- [What to work on] Scan the listing for the word "Defined" and report every line that contains it.

- [Stored data]
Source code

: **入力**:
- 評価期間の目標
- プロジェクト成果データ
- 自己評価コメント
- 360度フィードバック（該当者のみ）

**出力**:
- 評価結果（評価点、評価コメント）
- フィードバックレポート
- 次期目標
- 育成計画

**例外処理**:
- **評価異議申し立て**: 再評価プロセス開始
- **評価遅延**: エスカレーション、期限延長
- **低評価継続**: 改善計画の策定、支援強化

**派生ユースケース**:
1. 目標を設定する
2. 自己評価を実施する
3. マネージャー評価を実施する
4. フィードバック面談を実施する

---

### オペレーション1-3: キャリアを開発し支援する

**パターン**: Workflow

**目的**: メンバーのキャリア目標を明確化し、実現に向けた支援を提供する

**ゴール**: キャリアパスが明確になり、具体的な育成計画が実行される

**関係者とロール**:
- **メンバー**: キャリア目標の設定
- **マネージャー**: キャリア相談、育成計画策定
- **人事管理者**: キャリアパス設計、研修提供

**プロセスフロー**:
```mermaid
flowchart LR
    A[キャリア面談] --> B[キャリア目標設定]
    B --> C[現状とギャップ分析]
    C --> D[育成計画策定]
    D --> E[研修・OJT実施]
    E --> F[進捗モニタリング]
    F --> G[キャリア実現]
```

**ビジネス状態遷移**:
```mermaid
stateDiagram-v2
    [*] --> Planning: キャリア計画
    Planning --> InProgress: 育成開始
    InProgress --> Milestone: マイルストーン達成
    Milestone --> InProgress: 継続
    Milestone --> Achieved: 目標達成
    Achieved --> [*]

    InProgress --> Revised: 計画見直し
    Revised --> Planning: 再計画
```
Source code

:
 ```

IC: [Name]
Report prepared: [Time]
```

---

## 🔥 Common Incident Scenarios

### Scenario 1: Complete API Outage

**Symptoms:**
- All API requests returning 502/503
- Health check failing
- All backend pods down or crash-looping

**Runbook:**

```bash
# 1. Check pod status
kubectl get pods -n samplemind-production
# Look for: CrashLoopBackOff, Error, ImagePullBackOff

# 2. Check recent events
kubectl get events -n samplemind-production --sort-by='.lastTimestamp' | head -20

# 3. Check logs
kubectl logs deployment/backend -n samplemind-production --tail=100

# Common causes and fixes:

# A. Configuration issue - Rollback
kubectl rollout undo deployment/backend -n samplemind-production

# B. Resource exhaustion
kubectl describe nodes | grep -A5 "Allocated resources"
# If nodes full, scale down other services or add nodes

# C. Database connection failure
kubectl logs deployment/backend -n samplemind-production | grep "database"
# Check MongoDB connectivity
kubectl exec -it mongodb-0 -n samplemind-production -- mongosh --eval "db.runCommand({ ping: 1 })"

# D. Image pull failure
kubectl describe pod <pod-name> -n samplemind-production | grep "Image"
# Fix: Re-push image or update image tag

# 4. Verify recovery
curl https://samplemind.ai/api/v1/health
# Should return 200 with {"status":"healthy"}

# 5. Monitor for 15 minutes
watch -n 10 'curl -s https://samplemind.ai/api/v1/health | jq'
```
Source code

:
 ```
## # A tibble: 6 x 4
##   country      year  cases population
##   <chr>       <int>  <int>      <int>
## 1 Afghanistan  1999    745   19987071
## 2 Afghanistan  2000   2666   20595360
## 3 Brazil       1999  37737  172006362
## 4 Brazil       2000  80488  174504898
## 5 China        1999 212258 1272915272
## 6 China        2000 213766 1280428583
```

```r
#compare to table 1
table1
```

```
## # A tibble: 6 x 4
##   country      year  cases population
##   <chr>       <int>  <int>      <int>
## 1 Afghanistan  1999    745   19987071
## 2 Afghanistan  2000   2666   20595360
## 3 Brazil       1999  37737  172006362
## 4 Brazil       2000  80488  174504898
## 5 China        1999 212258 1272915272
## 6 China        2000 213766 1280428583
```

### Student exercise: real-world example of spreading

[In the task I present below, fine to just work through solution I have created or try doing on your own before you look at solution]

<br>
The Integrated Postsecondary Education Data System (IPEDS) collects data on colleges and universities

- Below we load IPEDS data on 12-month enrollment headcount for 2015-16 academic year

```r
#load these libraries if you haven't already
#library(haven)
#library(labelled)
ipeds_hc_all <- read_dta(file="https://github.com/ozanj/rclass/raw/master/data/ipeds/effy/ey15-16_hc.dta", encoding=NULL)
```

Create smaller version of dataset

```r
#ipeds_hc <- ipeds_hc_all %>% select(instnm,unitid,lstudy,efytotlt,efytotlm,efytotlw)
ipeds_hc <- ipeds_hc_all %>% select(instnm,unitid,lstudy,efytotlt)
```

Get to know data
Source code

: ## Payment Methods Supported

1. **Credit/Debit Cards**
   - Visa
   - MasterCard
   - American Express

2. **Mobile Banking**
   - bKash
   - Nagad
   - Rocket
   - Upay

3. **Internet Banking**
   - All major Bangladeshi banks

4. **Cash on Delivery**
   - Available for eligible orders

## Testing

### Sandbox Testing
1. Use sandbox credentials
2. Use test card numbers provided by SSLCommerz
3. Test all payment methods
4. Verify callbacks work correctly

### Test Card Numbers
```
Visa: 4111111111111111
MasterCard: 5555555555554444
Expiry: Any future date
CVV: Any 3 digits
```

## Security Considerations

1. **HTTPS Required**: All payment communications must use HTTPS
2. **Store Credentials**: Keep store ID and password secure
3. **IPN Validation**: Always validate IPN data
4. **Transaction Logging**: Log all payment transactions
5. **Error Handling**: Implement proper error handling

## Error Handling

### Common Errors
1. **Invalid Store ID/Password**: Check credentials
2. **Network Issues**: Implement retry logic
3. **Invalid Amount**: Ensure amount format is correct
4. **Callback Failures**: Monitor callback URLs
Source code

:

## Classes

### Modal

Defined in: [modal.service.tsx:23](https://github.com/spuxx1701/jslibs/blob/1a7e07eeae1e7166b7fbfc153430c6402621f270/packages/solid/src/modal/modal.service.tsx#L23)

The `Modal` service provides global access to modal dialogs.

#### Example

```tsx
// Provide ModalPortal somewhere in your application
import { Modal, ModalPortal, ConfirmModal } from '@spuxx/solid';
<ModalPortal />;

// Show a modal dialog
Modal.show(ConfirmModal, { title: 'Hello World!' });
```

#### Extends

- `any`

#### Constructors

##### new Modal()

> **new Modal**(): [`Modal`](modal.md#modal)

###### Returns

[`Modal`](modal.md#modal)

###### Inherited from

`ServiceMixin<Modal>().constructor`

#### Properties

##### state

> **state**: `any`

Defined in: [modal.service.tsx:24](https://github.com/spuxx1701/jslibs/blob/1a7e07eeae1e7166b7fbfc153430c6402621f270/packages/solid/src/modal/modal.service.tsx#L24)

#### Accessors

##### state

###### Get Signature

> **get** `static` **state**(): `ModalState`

- [Solution to this problem]
Defined in: [modal.service.tsx:23](https://github.com/spuxx1701/jslibs/blob/1a7e07eeae1e7166b7fbfc153430c6402621f270/packages/solid/src/modal/modal.service.tsx#L23)
Defined in: [modal.service.tsx:24](https://github.com/spuxx1701/jslibs/blob/1a7e07eeae1e7166b7fbfc153430c6402621f270/packages/solid/src/modal/modal.service.tsx#L24)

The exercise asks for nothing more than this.